● **Passage provided**
--------------------------------

So what does this have to do with mask-wearing? (And yes, I know we were told for months that it wasn’t worth it, that the evidence for it being helpful was marginal at best, that it didn’t really protect you from other people. Although how much of that was solid and how much was really about mitigating – there we go – the disastrous and negligent PPE shortage is anyone’s guess.)
Well, let’s walk through the steps.
- The risk is obvious. It’s getting Covid when in an enclosed space with people other than my household. Or giving it to someone in the same environment. (OK. Two risks. Easy to overlook the second one, though.)
- Impact: really high. Yes, I or the person I give it to might get lucky. (And yes, I already did – given that my dose of The Bug was horrible for a couple of weeks and now seems to have wholly departed. I’m humbled by how fortunate I was.) But those odds suck. Probability: also pretty high. And – what’s worse – impossible to calculate with any reliability, given that neither I nor anyone else will know we’re infectious until it’s far too late to avoid hurting people. I’m calling this Amber-Red at least, and probably Red-Red.
- Response: can I avoid it? Short of becoming an anchorite, no. Can I transfer it? No. Insurance won’t stop me from dying. Can I just accept it? Well, maybe if it was just about me – but it’s not. This is about the large and fundamentally uncalculable risk I pose to others. Call me judgmental, but prioritising my freedom if it puts others at grave risk just seems unutterably selfish and inhuman.
So what’s left? Mitigation. What can I do? I can wash my hands. Effective and easy. I can keep my distance. Less easy – yes, I’m looking at you, the gin-in-a-can buyers in Aldi yesterday who insisted on standing 18 inches from my back in the queue yesterday while laughing raucously. And problematic in some jobs and workplaces. But no reason not to do it to the extent reasonably possible.

--------------------------------

● **Source information**

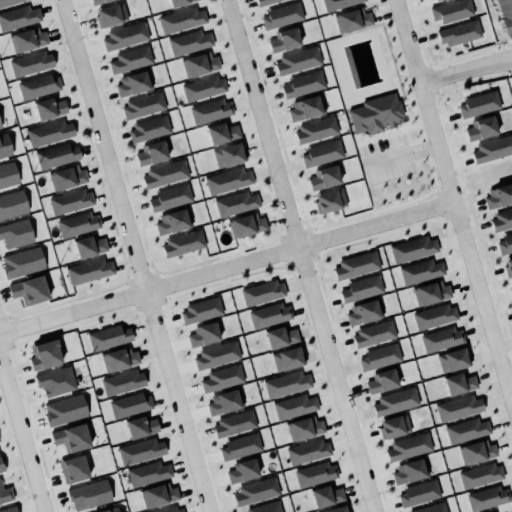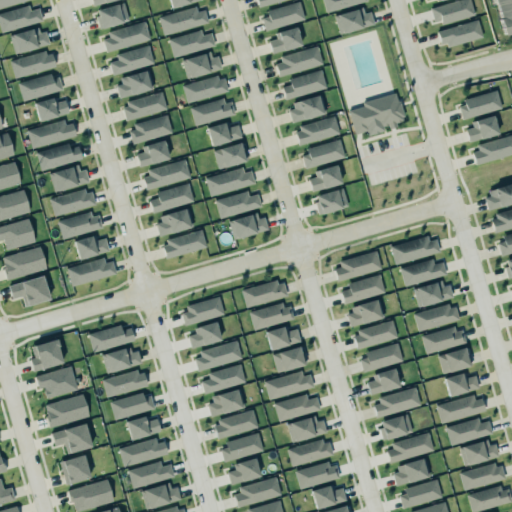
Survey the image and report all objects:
building: (437, 0)
building: (96, 1)
building: (98, 1)
building: (267, 1)
building: (9, 2)
building: (176, 2)
building: (180, 2)
building: (335, 3)
building: (339, 3)
building: (451, 11)
building: (503, 11)
building: (110, 14)
building: (111, 15)
building: (503, 15)
building: (18, 16)
building: (281, 16)
building: (18, 17)
building: (181, 19)
building: (352, 19)
building: (457, 31)
building: (460, 33)
building: (124, 35)
building: (125, 36)
building: (26, 38)
building: (29, 40)
building: (285, 40)
building: (188, 41)
building: (189, 42)
road: (398, 58)
building: (131, 59)
building: (296, 60)
building: (298, 60)
building: (29, 62)
building: (32, 63)
building: (199, 63)
building: (200, 64)
road: (466, 69)
building: (133, 82)
building: (134, 83)
building: (302, 83)
building: (303, 84)
building: (37, 85)
building: (39, 86)
building: (203, 87)
building: (204, 88)
road: (400, 100)
road: (406, 101)
building: (478, 104)
building: (143, 106)
building: (48, 107)
building: (305, 107)
building: (49, 108)
building: (305, 108)
building: (209, 109)
building: (210, 110)
building: (374, 112)
road: (414, 113)
building: (376, 114)
park: (382, 117)
road: (263, 123)
building: (0, 126)
road: (404, 127)
road: (391, 128)
building: (481, 128)
building: (148, 129)
building: (314, 129)
building: (315, 130)
building: (222, 132)
building: (50, 133)
road: (392, 133)
road: (420, 133)
road: (357, 136)
road: (374, 136)
road: (357, 143)
building: (4, 145)
building: (5, 146)
road: (424, 147)
building: (491, 149)
building: (321, 152)
building: (151, 153)
building: (321, 153)
building: (55, 154)
road: (401, 154)
building: (57, 155)
building: (229, 155)
parking lot: (386, 158)
road: (431, 170)
building: (8, 172)
building: (8, 174)
building: (165, 174)
building: (66, 176)
building: (67, 177)
building: (322, 177)
building: (324, 178)
building: (227, 180)
building: (228, 180)
road: (437, 190)
building: (498, 195)
building: (171, 197)
building: (498, 197)
road: (454, 199)
building: (328, 200)
building: (330, 200)
building: (71, 201)
building: (235, 202)
building: (236, 203)
building: (13, 204)
road: (373, 211)
building: (501, 219)
building: (502, 219)
building: (172, 220)
building: (173, 221)
building: (79, 224)
building: (245, 224)
building: (247, 225)
building: (16, 233)
building: (182, 242)
building: (504, 243)
building: (504, 243)
building: (88, 244)
building: (182, 244)
building: (89, 246)
building: (412, 248)
building: (413, 249)
road: (136, 255)
building: (21, 261)
building: (23, 262)
building: (354, 265)
building: (355, 265)
building: (509, 265)
building: (507, 266)
road: (227, 268)
building: (419, 270)
building: (90, 271)
building: (421, 271)
building: (360, 288)
building: (361, 288)
building: (27, 289)
building: (29, 290)
building: (511, 290)
building: (510, 291)
building: (263, 292)
building: (429, 292)
building: (432, 293)
building: (200, 309)
building: (200, 311)
building: (266, 313)
building: (363, 313)
building: (270, 315)
building: (433, 316)
building: (435, 316)
building: (202, 333)
building: (374, 333)
building: (203, 334)
building: (281, 336)
building: (109, 337)
building: (442, 339)
building: (43, 353)
building: (378, 353)
building: (45, 355)
building: (217, 355)
building: (379, 357)
building: (118, 358)
building: (287, 358)
building: (120, 359)
building: (453, 359)
building: (451, 360)
building: (222, 378)
road: (337, 379)
building: (380, 380)
building: (56, 381)
building: (382, 381)
building: (123, 382)
building: (458, 382)
building: (459, 383)
building: (287, 384)
building: (223, 401)
building: (394, 401)
building: (396, 401)
building: (225, 402)
building: (128, 404)
building: (131, 405)
building: (293, 405)
building: (295, 406)
building: (62, 407)
building: (457, 407)
building: (458, 407)
building: (65, 409)
building: (233, 423)
building: (234, 424)
building: (140, 426)
building: (142, 426)
building: (392, 426)
building: (395, 426)
building: (303, 427)
building: (304, 427)
building: (465, 429)
building: (466, 430)
building: (69, 433)
road: (22, 434)
building: (71, 437)
building: (239, 446)
building: (407, 446)
building: (240, 447)
building: (408, 447)
building: (139, 450)
building: (140, 450)
building: (307, 450)
building: (308, 451)
building: (475, 451)
building: (476, 451)
building: (1, 465)
building: (1, 466)
building: (73, 469)
building: (242, 470)
building: (409, 470)
building: (243, 471)
building: (147, 472)
building: (409, 472)
building: (148, 473)
building: (314, 473)
building: (316, 474)
building: (479, 475)
building: (481, 475)
building: (255, 490)
building: (256, 491)
building: (418, 492)
building: (419, 493)
building: (5, 494)
building: (158, 494)
building: (325, 494)
building: (90, 495)
building: (160, 495)
building: (327, 495)
building: (486, 497)
building: (488, 498)
building: (7, 507)
building: (264, 507)
building: (266, 507)
building: (430, 507)
building: (432, 508)
building: (167, 509)
building: (172, 509)
building: (337, 509)
building: (9, 510)
building: (110, 510)
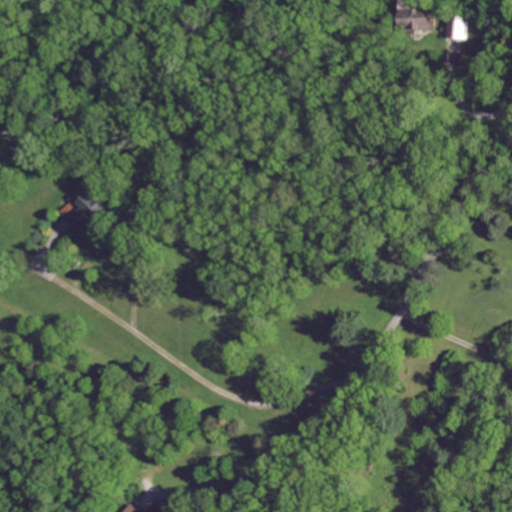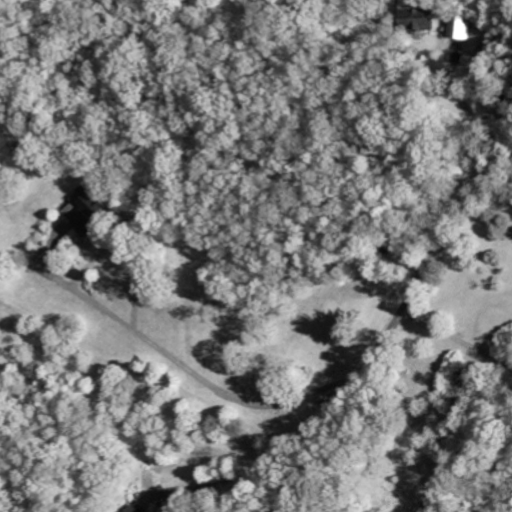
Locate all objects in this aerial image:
building: (419, 16)
road: (457, 92)
road: (493, 201)
building: (92, 211)
road: (393, 316)
road: (455, 339)
road: (174, 359)
road: (224, 485)
building: (137, 509)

--------------------------------

● **Task list**
[1] Set down the stretch of the mask-wearing passage from "So what does" through "second one, though.)", copying it word for word.
[2] Answer these questions from the mask-wearing passage.
(a) What two risks does the writer name?
(b) What rating does the writer give the risk at least, and what rating is it probably?
(c) In which shop did the gin-in-a-can buyers stand too close to the writer, and how close were they?
[3] Write what comes next in the passage on mask-wearing, continuing from its last sentence.

● **Answers to the exercise**
[1]
So what does this have to do with mask-wearing? (And yes, I know we were told for months that it wasn’t worth it, that the evidence for it being helpful was marginal at best, that it didn’t really protect you from other people. Although how much of that was solid and how much was really about mitigating – there we go – the disastrous and negligent PPE shortage is anyone’s guess.)
Well, let’s walk through the steps.
- The risk is obvious. It’s getting Covid when in an enclosed space with people other than my household. Or giving it to someone in the same environment. (OK. Two risks. Easy to overlook the second one, though.)

[2]
(a) Getting Covid in an enclosed space with people outside the writer's household, and giving it to someone in the same environment.
(b) Amber-Red at least, and probably Red-Red.
(c) Aldi, where they stood 18 inches from the writer's back in the queue.

[3]
And masks. Yes, masks. I can’t help noticing that most of the countries who are beating this thing take mask-wearing as a given. Japan, in particular, which was late as we were in taking concrete steps to protect its citizens, seems to have done surprisingly well. A place where mask-wearing to protect others when you’re sick is regarded as about as basic a propriety as not being naked on public transport. (I realise there are a number of other potential reasons for Japan having escaped our fate. But the consistency across habitual mask-wearing states is interesting.)
Even if – as some suggest – the benefit from masks is marginal, marginal makes a pretty big impact when multiplied across a multi-million-strong population. And where R is close to 1, or ticking above it, marginal becomes even more important. Literally (and imagine how much it pains a pedant like me to use that word) a life-and-death difference.
I recognise there will be medical reasons not to. I recognise it’s hard or impossible for small kids. I recognise (from personal experience) how damned annoying it is with fogged-up glasses.
But what it comes down to is this: I am my sister’s keeper, my brother’s keeper. I don’t know if I’m dangerous to them. I can reduce the chances of me hurting them by putting a mask on when indoors with others, at minimal cost to myself. So I’m going to. Please do likewise.
(Note: from everything I’ve seen, this is fundamentally an inside problem, not an outdoors one. I tend not to mask up when I walk down the street, or run, or cycle (although I do everything I can to keep my distance), and I wouldn’t blame anyone else for doing likewise. But in a shop, or an office, or a place of worship, or anywhere else which is indoors… well, just put the thing on, OK?)